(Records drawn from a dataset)
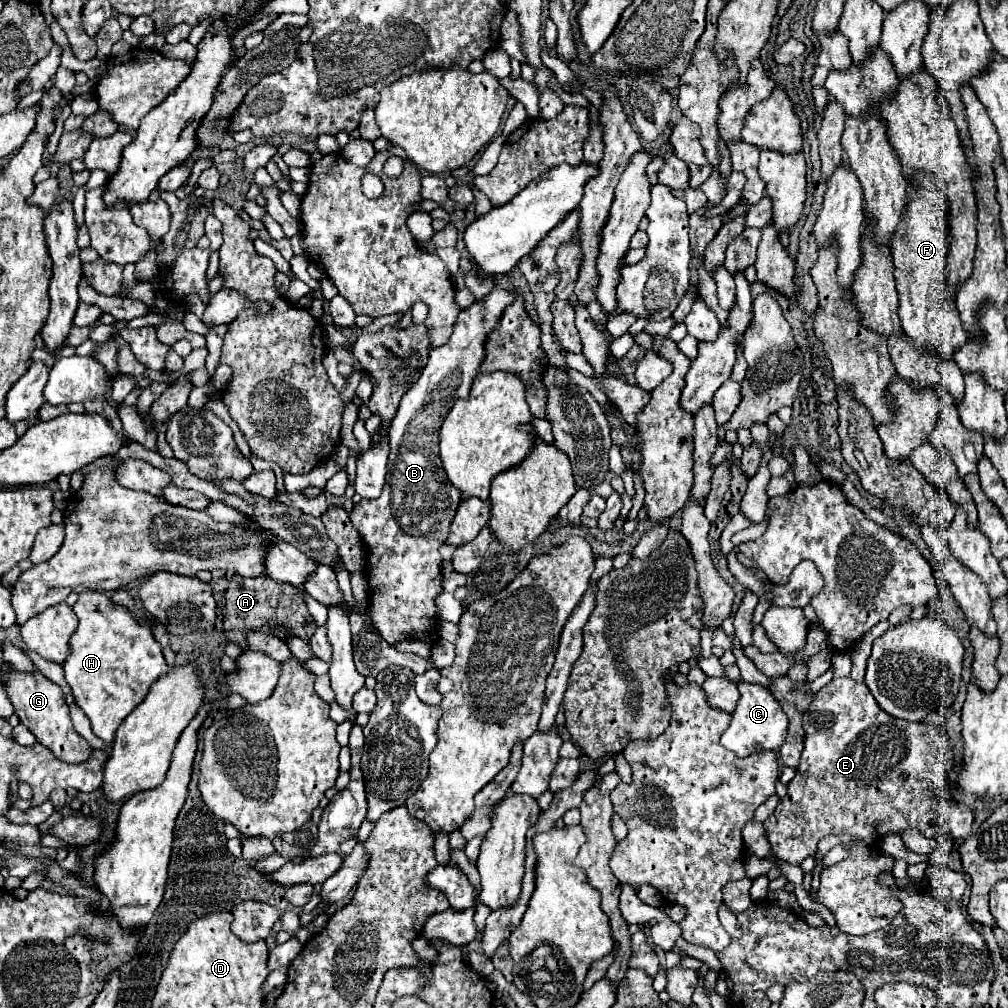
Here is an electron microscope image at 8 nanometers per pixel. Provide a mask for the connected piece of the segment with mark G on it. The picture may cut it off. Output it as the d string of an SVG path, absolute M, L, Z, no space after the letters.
M7 671L7 693L15 707L15 715L21 723L35 735L35 739L45 745L57 759L65 763L83 763L91 755L91 745L73 729L69 717L69 705L65 703L59 685L51 683L43 673L23 673Z

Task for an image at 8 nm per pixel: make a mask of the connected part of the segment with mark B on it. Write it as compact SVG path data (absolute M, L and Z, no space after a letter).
M497 281L487 297L475 301L471 307L463 309L457 317L453 335L449 343L433 349L429 353L429 361L423 367L419 379L411 385L411 389L403 395L399 411L389 427L389 465L387 465L387 481L383 495L375 501L361 501L353 507L351 523L359 531L361 541L369 549L365 563L365 577L371 589L369 615L373 617L381 637L389 643L399 643L405 639L417 639L427 645L437 641L437 607L435 597L443 591L441 587L441 555L439 547L447 539L447 531L455 517L455 509L459 507L461 493L447 481L443 473L441 457L439 457L439 429L445 421L451 405L457 399L467 399L473 379L479 375L479 365L483 363L483 345L487 333L493 333L499 327L499 317L507 305L515 301L515 291L501 287Z

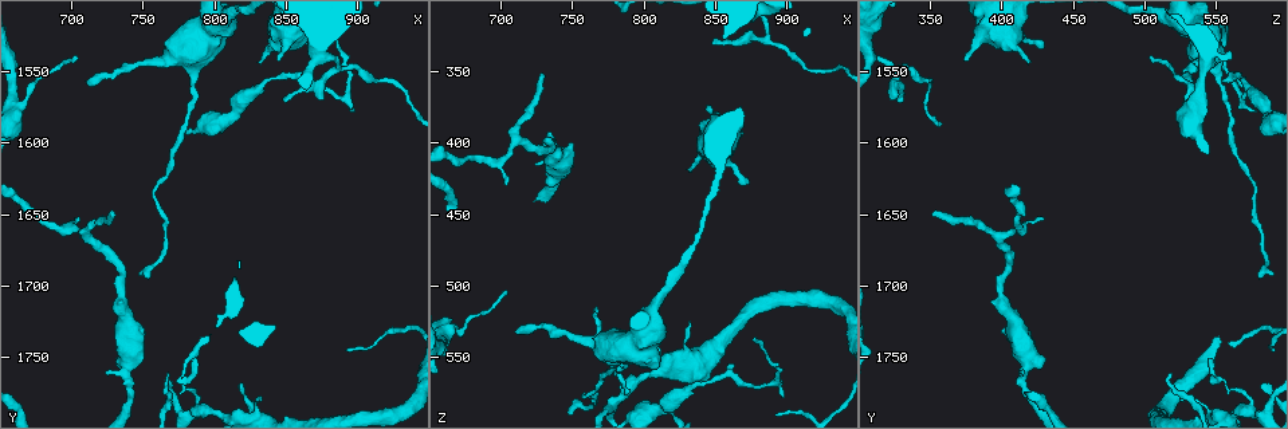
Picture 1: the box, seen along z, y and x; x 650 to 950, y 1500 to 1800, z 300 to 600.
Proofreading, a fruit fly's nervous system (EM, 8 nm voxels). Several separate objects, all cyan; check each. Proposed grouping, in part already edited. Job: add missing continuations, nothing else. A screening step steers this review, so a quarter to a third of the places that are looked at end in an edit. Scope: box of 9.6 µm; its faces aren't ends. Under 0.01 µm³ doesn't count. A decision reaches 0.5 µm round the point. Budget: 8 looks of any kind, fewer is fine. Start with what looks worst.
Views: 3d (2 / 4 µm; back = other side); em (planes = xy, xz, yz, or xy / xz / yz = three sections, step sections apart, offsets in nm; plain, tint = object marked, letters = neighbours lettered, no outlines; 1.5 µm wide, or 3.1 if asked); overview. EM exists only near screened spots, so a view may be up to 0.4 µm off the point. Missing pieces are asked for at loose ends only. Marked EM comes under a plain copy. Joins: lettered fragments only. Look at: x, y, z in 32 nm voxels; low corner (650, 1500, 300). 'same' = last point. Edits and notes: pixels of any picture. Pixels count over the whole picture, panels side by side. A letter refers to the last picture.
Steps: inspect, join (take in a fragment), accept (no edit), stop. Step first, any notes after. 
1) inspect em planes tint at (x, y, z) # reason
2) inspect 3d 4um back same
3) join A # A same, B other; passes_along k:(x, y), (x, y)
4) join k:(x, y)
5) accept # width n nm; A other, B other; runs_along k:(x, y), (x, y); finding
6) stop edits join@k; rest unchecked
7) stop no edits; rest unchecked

inspect 3d 2um at (832, 1544, 420) # thin end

• [TASK DETAILS] Reproduce every line above as written, skipping pictures.

• [FINISHED TASK]
Here is an electron microscope image at 8 nanometers per pixel. Provide a mask for the connected piece of the segment with mark G on it. The picture may cut it off. Output it as the d string of an SVG path, absolute M, L, Z, no space after the letters.
M7 671L7 693L15 707L15 715L21 723L35 735L35 739L45 745L57 759L65 763L83 763L91 755L91 745L73 729L69 717L69 705L65 703L59 685L51 683L43 673L23 673Z

Task for an image at 8 nm per pixel: make a mask of the connected part of the segment with mark B on it. Write it as compact SVG path data (absolute M, L and Z, no space after a letter).
M497 281L487 297L475 301L471 307L463 309L457 317L453 335L449 343L433 349L429 353L429 361L423 367L419 379L411 385L411 389L403 395L399 411L389 427L389 465L387 465L387 481L383 495L375 501L361 501L353 507L351 523L359 531L361 541L369 549L365 563L365 577L371 589L369 615L373 617L381 637L389 643L399 643L405 639L417 639L427 645L437 641L437 607L435 597L443 591L441 587L441 555L439 547L447 539L447 531L455 517L455 509L459 507L461 493L447 481L443 473L441 457L439 457L439 429L445 421L451 405L457 399L467 399L473 379L479 375L479 365L483 363L483 345L487 333L493 333L499 327L499 317L507 305L515 301L515 291L501 287Z

Picture 1: the box, seen along z, y and x; x 650 to 950, y 1500 to 1800, z 300 to 600.
Proofreading, a fruit fly's nervous system (EM, 8 nm voxels). Several separate objects, all cyan; check each. Proposed grouping, in part already edited. Job: add missing continuations, nothing else. A screening step steers this review, so a quarter to a third of the places that are looked at end in an edit. Scope: box of 9.6 µm; its faces aren't ends. Under 0.01 µm³ doesn't count. A decision reaches 0.5 µm round the point. Budget: 8 looks of any kind, fewer is fine. Start with what looks worst.
Views: 3d (2 / 4 µm; back = other side); em (planes = xy, xz, yz, or xy / xz / yz = three sections, step sections apart, offsets in nm; plain, tint = object marked, letters = neighbours lettered, no outlines; 1.5 µm wide, or 3.1 if asked); overview. EM exists only near screened spots, so a view may be up to 0.4 µm off the point. Missing pieces are asked for at loose ends only. Marked EM comes under a plain copy. Joins: lettered fragments only. Look at: x, y, z in 32 nm voxels; low corner (650, 1500, 300). 'same' = last point. Edits and notes: pixels of any picture. Pixels count over the whole picture, panels side by side. A letter refers to the last picture.
Steps: inspect, join (take in a fragment), accept (no edit), stop. Step first, any notes after. 
1) inspect em planes tint at (x, y, z) # reason
2) inspect 3d 4um back same
3) join A # A same, B other; passes_along k:(x, y), (x, y)
4) join k:(x, y)
5) accept # width n nm; A other, B other; runs_along k:(x, y), (x, y); finding
6) stop edits join@k; rest unchecked
7) stop no edits; rest unchecked

inspect 3d 2um at (832, 1544, 420) # thin end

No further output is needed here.